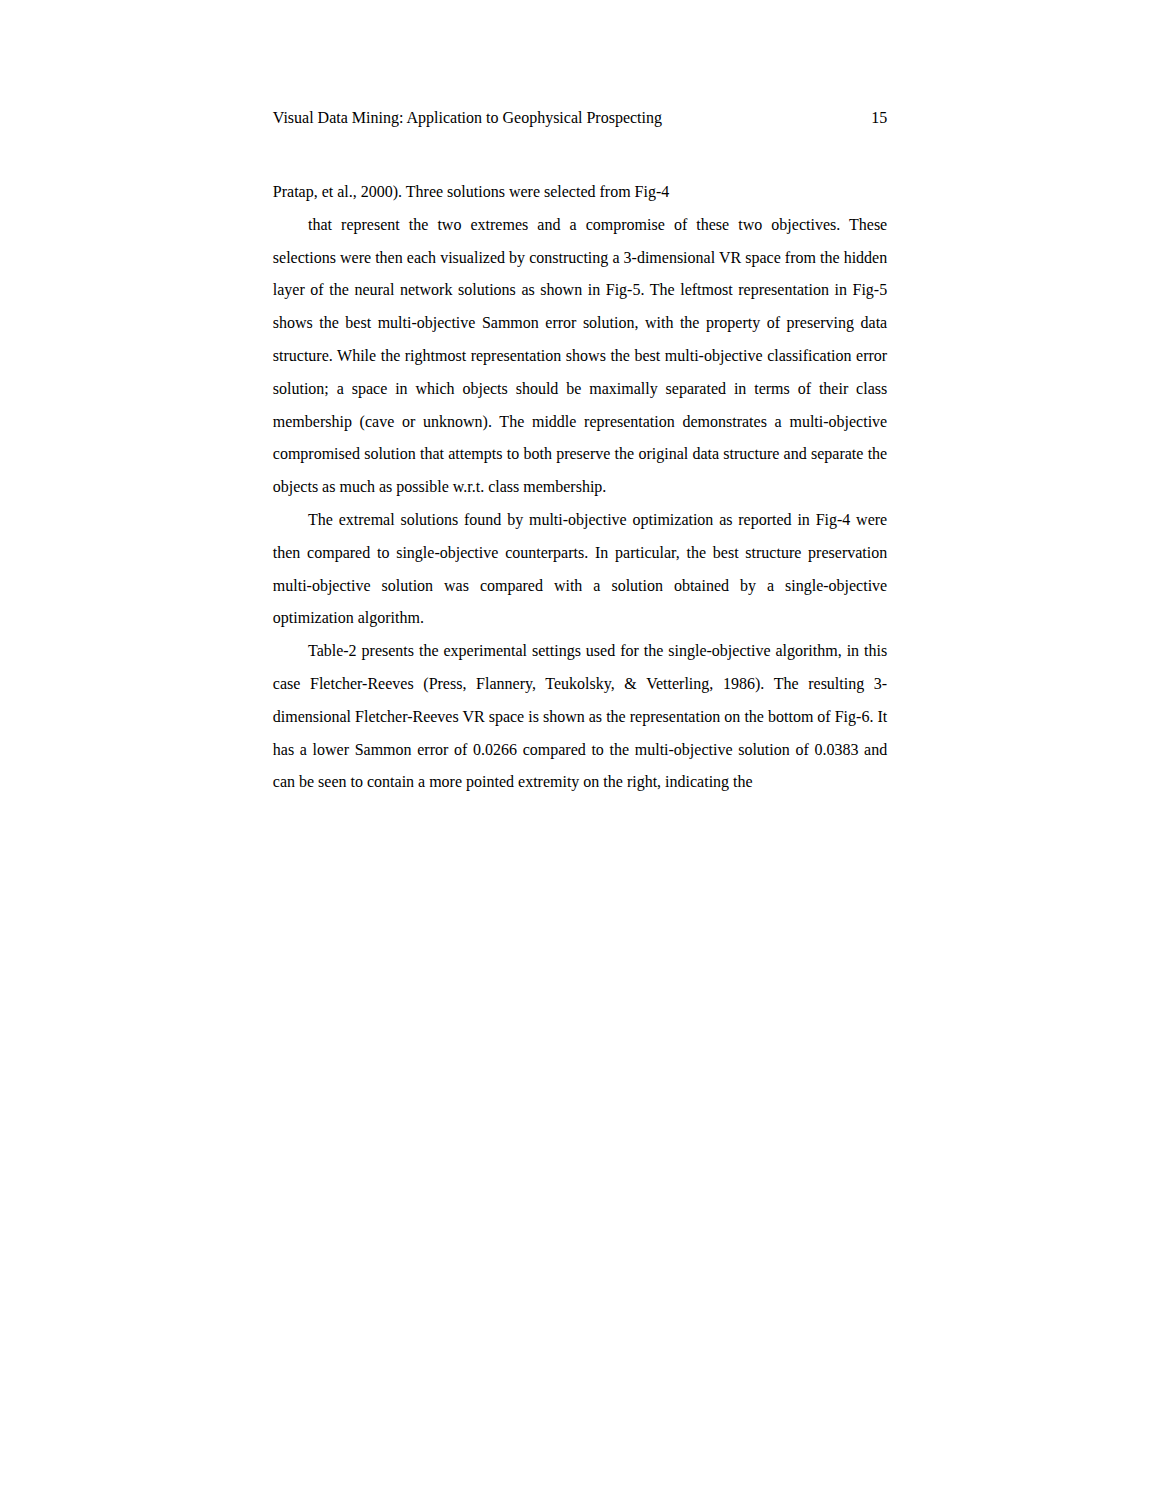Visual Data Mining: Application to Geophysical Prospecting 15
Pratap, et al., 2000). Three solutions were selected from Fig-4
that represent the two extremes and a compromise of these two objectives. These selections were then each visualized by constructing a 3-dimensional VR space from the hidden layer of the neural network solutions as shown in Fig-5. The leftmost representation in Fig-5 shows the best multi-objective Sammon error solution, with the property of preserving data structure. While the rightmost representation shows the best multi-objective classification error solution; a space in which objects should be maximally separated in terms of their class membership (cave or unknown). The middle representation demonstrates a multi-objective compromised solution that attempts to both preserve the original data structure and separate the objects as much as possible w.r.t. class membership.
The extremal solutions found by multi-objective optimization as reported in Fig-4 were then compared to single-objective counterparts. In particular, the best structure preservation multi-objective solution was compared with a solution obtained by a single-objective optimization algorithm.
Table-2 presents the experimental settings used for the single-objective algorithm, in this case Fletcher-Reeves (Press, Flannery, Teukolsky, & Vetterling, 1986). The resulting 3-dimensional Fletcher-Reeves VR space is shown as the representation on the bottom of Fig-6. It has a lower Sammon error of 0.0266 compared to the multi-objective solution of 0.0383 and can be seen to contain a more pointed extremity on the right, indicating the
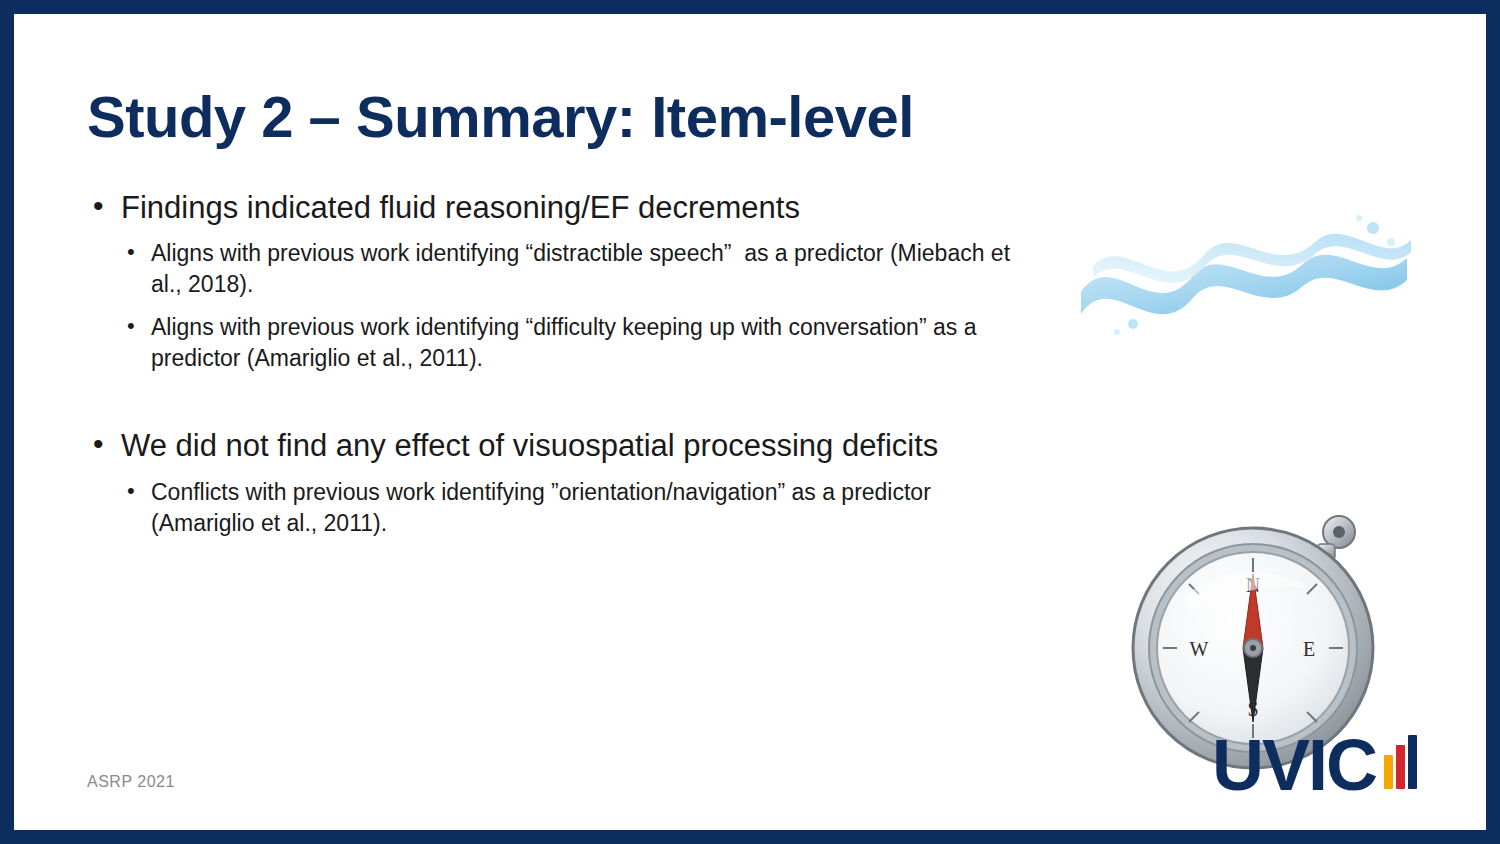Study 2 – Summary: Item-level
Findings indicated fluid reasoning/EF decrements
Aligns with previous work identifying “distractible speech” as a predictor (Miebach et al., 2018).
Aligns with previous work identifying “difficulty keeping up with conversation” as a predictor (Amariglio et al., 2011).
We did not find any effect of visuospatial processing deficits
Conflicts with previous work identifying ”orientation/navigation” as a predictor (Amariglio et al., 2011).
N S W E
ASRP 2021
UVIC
***
> [Exercise requirements] Copy exactly, with no pictures, the lines from the line containing "Study 2 – Summary: Item-level" through the last line of the records above.

> [Response area]
Study 2 – Summary: Item-level
Findings indicated fluid reasoning/EF decrements
Aligns with previous work identifying “distractible speech” as a predictor (Miebach et al., 2018).
Aligns with previous work identifying “difficulty keeping up with conversation” as a predictor (Amariglio et al., 2011).
We did not find any effect of visuospatial processing deficits
Conflicts with previous work identifying ”orientation/navigation” as a predictor (Amariglio et al., 2011).
N S W E
ASRP 2021
UVIC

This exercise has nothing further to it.